Materials provided ::
══════════

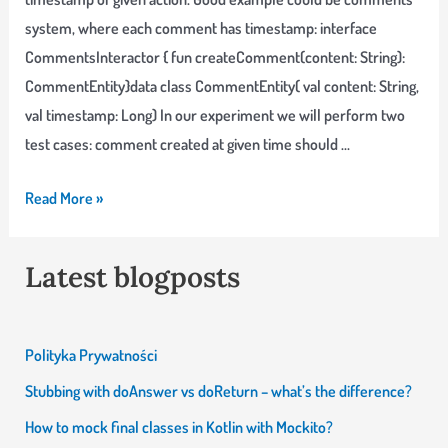
passes
system, where each comment has timestamp: interface
locally?
CommentsInteractor { fun createComment(content: String):
CommentEntity}data class CommentEntity( val content: String,
val timestamp: Long) In our experiment we will perform two
test cases: comment created at given time should …
Testing
Read More »
time-
based
Latest blogposts
code
with
Joda
Polityka Prywatności
Time
Stubbing with doAnswer vs doReturn – what’s the difference?
How to mock final classes in Kotlin with Mockito?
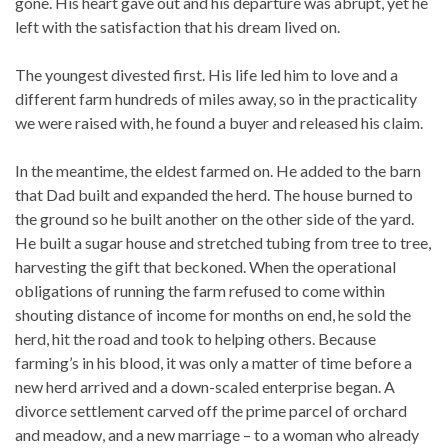
gone. His heart gave out and his departure was abrupt, yet he
left with the satisfaction that his dream lived on.
The youngest divested first. His life led him to love and a
different farm hundreds of miles away, so in the practicality
we were raised with, he found a buyer and released his claim.
In the meantime, the eldest farmed on. He added to the barn
that Dad built and expanded the herd. The house burned to
the ground so he built another on the other side of the yard.
He built a sugar house and stretched tubing from tree to tree,
harvesting the gift that beckoned. When the operational
obligations of running the farm refused to come within
shouting distance of income for months on end, he sold the
herd, hit the road and took to helping others. Because
farming’s in his blood, it was only a matter of time before a
new herd arrived and a down-scaled enterprise began. A
divorce settlement carved off the prime parcel of orchard
and meadow, and a new marriage – to a woman who already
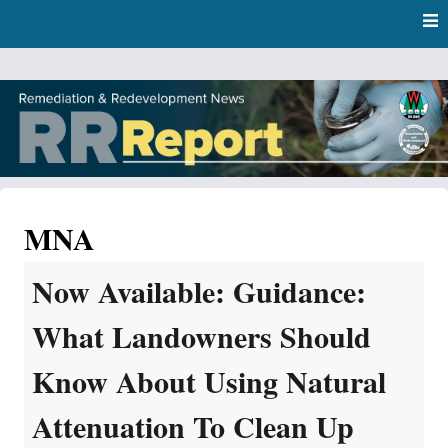
Skip
Skip to content
to
main
content
RR Report
DNR Remediation and Redevelopment Program News
MNA
Now Available: Guidance:
What Landowners Should
Know About Using Natural
Attenuation To Clean Up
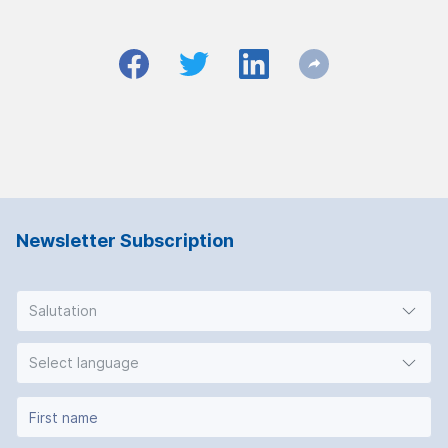
Newsletter Subscription
Salutation
Select language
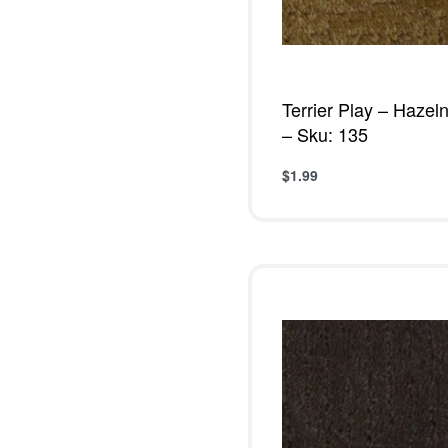
Terrier Play – Hazel
– Sku: 135
$
1.99
Add to cart
QUICKVIE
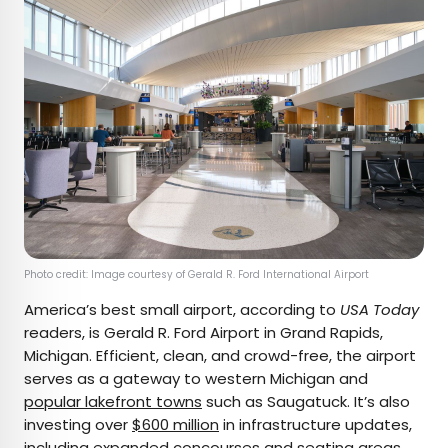
Photo credit: Image courtesy of Gerald R. Ford International Airport
America’s best small airport, according to
USA Today
readers, is Gerald R. Ford Airport in Grand Rapids,
Michigan. Efficient, clean, and crowd-free, the airport
serves as a gateway to western Michigan and
popular lakefront towns
such as Saugatuck. It’s also
investing over
$600 million
in infrastructure updates,
including expanded concourses and seating areas,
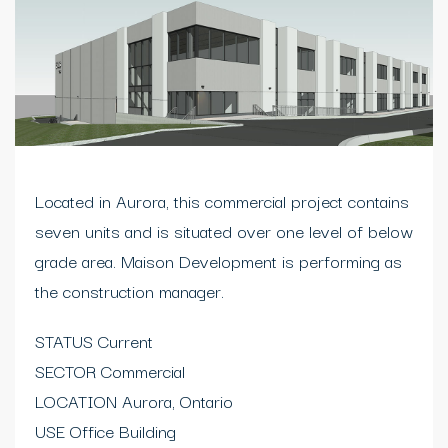
Located in Aurora, this commercial project contains
seven units and is situated over one level of below
grade area. Maison Development is performing as
the construction manager.
STATUS Current
SECTOR Commercial
LOCATION Aurora, Ontario
USE Office Building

══════════

Your instructions ::
How many lines of the material contain the word "Aurora"? Reply with the number alone.

Task output ::
2